Derrière l’écran de vapeur
La fumée de cigarette électronique a des effets néfastes sur certaines cellules de la bouche.
Par Jean Hamann
La cigarette électronique est sans doute moins nocive que la cigarette ordinaire, mais elle n’est pas inoffensive pour autant. En effet, une étude publiée par des chercheurs de l’Université Laval dans le Journal of Cellular Physiology montre que certaines cellules de la bouche exposées directement à la fumée de cigarette électronique meurent en grand nombre dès les premiers jours de vapotage.
L’équipe de Mahmoud Rouabhia, professeur à la Faculté de médecine dentaire et membre du Groupe de recherche en écologie buccale, arrive à ce constat après avoir exposé des cellules d’épithélium de gencive cultivées in vitro à la fumée de cigarette électronique. «L’épithélium buccal est la première ligne de défense de l’organisme contre le monde extérieur», rappelle le chercheur.
Mort cellulaire et dommages biologiques
Pour simuler ce qui se produit dans la bouche d’une personne lors d’une séance de vapotage, les chercheurs ont placé des cellules épithéliales cultivées in vitro dans une petite chambre contenant un peu de liquide faisant office de salive. La fumée de cigarette électronique était introduite dans cette chambre à raison de 2 «inhalations» de 5 secondes par minute pendant 15 minutes chaque jour.
Premier constat: les cellules s’allongent et grossissent dès la deuxième journée d’exposition, et ces changements s’accentuent après la troisième journée. «Il s’agit d’un signe que les cellules évoluent vers la mort», souligne Mahmoud Rouabhia. Second constat: l’activité de l’enzyme LDH, un marqueur qui indique la présence de dommages biologiques, augmente en fonction du nombre d’expositions, passant du simple au double. «Ce résultat suggère que certains composés de la fumée de vapotage sont toxiques pour les cellules de la bouche», ajoute-t-il.

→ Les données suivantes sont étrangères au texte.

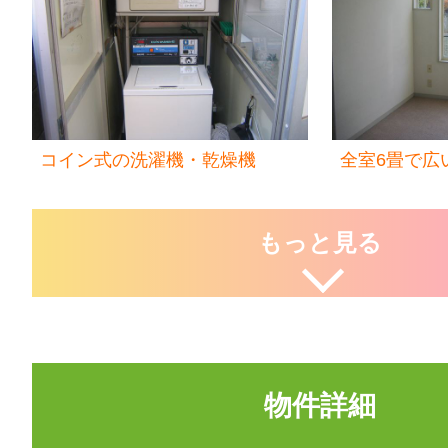
コイン式の洗濯機・乾燥機
全室6畳で広
もっと見る
物件詳細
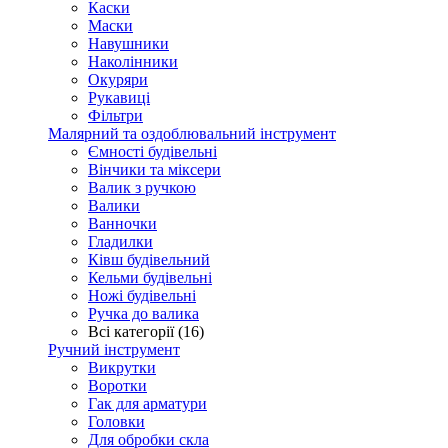
Каски
Маски
Навушники
Наколінники
Окуряри
Рукавиці
Фільтри
Малярний та оздоблювальний інструмент
Ємності будівельні
Вінчики та міксери
Валик з ручкою
Валики
Ванночки
Гладилки
Ківш будівельний
Кельми будівельні
Ножі будівельні
Ручка до валика
Всі категорії (16)
Ручний інструмент
Викрутки
Воротки
Гак для арматури
Головки
Для обробки скла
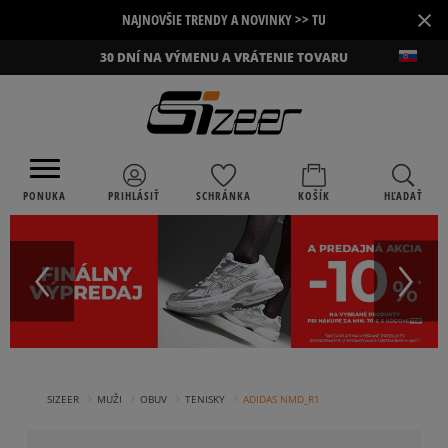
×
NAJNOVŠIE TRENDY A NOVINKY >> TU
30 DNÍ NA VÝMENU A VRÁTENIE TOVARU
PONUKA
PRIHLÁSIŤ
SCHRÁNKA
KOŠÍK
HĽADAŤ
›
›
›
›
SIZEER
MUŽI
OBUV
TENISKY
ADIDAS NMD_R1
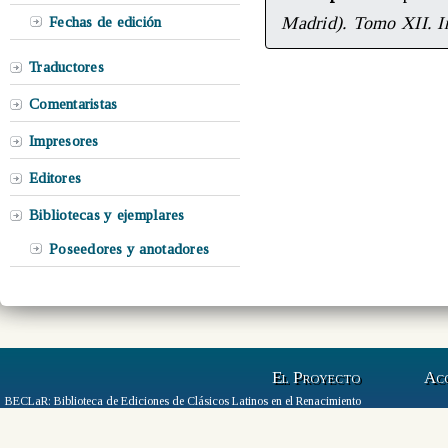
Madrid). Tomo XII. I
Fechas de edición
Traductores
Comentaristas
Impresores
Editores
Bibliotecas y ejemplares
Poseedores y anotadores
El Proyecto
Ac
BECLaR: Biblioteca de Ediciones de Clásicos Latinos en el Renacimiento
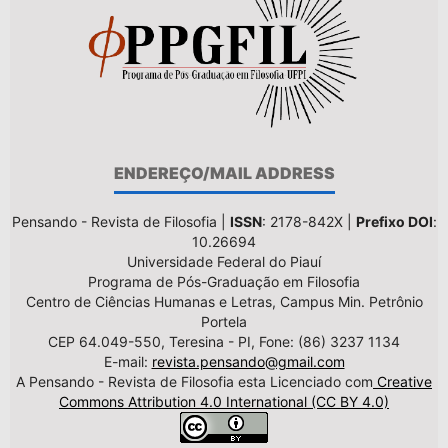
ENDEREÇO/MAIL ADDRESS
Pensando - Revista de Filosofia |
ISSN
: 2178-842X |
Prefixo DOI
:
10.26694
Universidade Federal do Piauí
Programa de Pós-Graduação em Filosofia
Centro de Ciências Humanas e Letras, Campus Min. Petrônio
Portela
CEP 64.049-550, Teresina - PI, Fone: (86) 3237 1134
E-mail:
revista.pensando@gmail.com
A Pensando - Revista de Filosofia esta Licenciado com
Creative
Commons Attribution 4.0 International (CC BY 4.0)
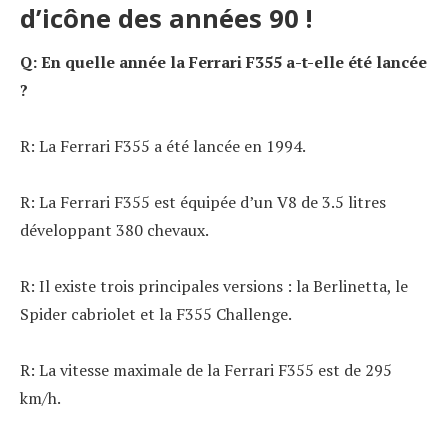
d’icône des années 90 !
Q: En quelle année la Ferrari F355 a-t-elle été lancée
?
R: La Ferrari F355 a été lancée en 1994.
R: La Ferrari F355 est équipée d’un V8 de 3.5 litres
développant 380 chevaux.
R: Il existe trois principales versions : la Berlinetta, le
Spider cabriolet et la F355 Challenge.
R: La vitesse maximale de la Ferrari F355 est de 295
km/h.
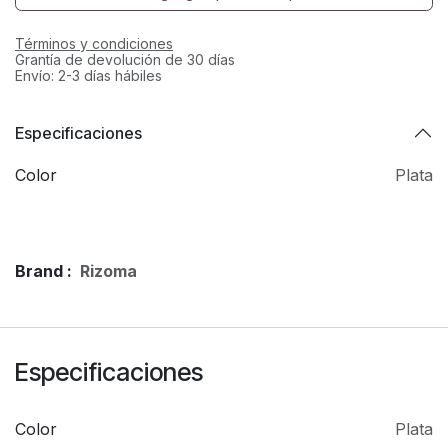
Términos y condiciones
Grantía de devolución de 30 días
Envío: 2-3 días hábiles
Especificaciones
Color
Plata
Brand :
Rizoma
Especificaciones
Color
Plata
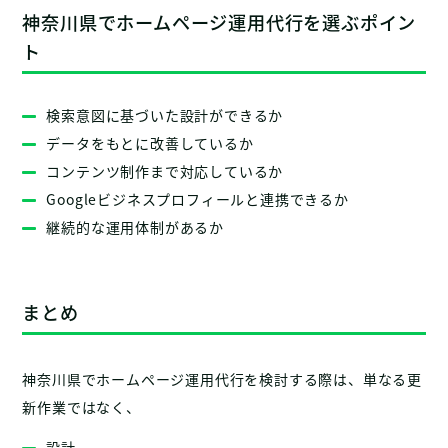
神奈川県でホームページ運用代行を選ぶポイン
ト
検索意図に基づいた設計ができるか
データをもとに改善しているか
コンテンツ制作まで対応しているか
Googleビジネスプロフィールと連携できるか
継続的な運用体制があるか
まとめ
神奈川県でホームページ運用代行を検討する際は、単なる更
新作業ではなく、
設計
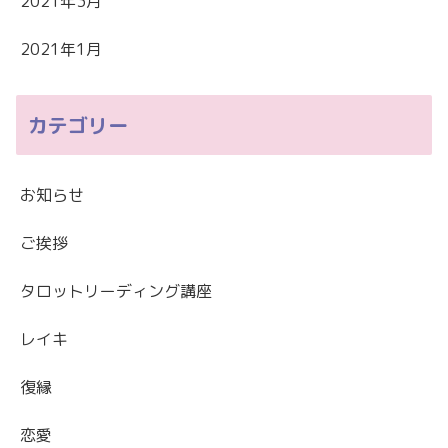
2021年3月
2021年1月
カテゴリー
お知らせ
ご挨拶
タロットリーディング講座
レイキ
復縁
恋愛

Les observations directes au microscope confirment son hypothèse. Le pourcentage de cellules mourantes ou mortes, qui se situe à 2% dans les cultures de cellules non exposées, passe à 18%, 40% et 53% après 1, 2 et 3 séances d’exposition à la fumée de vapotage. «La fumée de cigarette électronique n’est pas uniquement de la vapeur d’eau, rappelle le chercheur. Elle ne contient pas de composés goudronnés comme la cigarette ordinaire, mais elle expose tout de même les tissus de la bouche et des voies respiratoires aux composés résultant du chauffage de la glycérine végétale, du propylène glycol, des arômes et de la nicotine qu’on trouve dans le liquide des cigarettes électroniques.»
Ces résultats n’annoncent rien de bon, même si les effets cumulatifs de ces dommages cellulaires ne sont pas encore documentés. «Le dérèglement de la barrière de cellules qui assure notre défense peut accroître le risque d’infection, d’inflammation et de maladies parodontales, avance Mahmoud Rouabhia. À plus long terme, il pourrait se solder par un risque accru de cancer. C’est ce que nous voulons vérifier dans la suite de nos travaux.»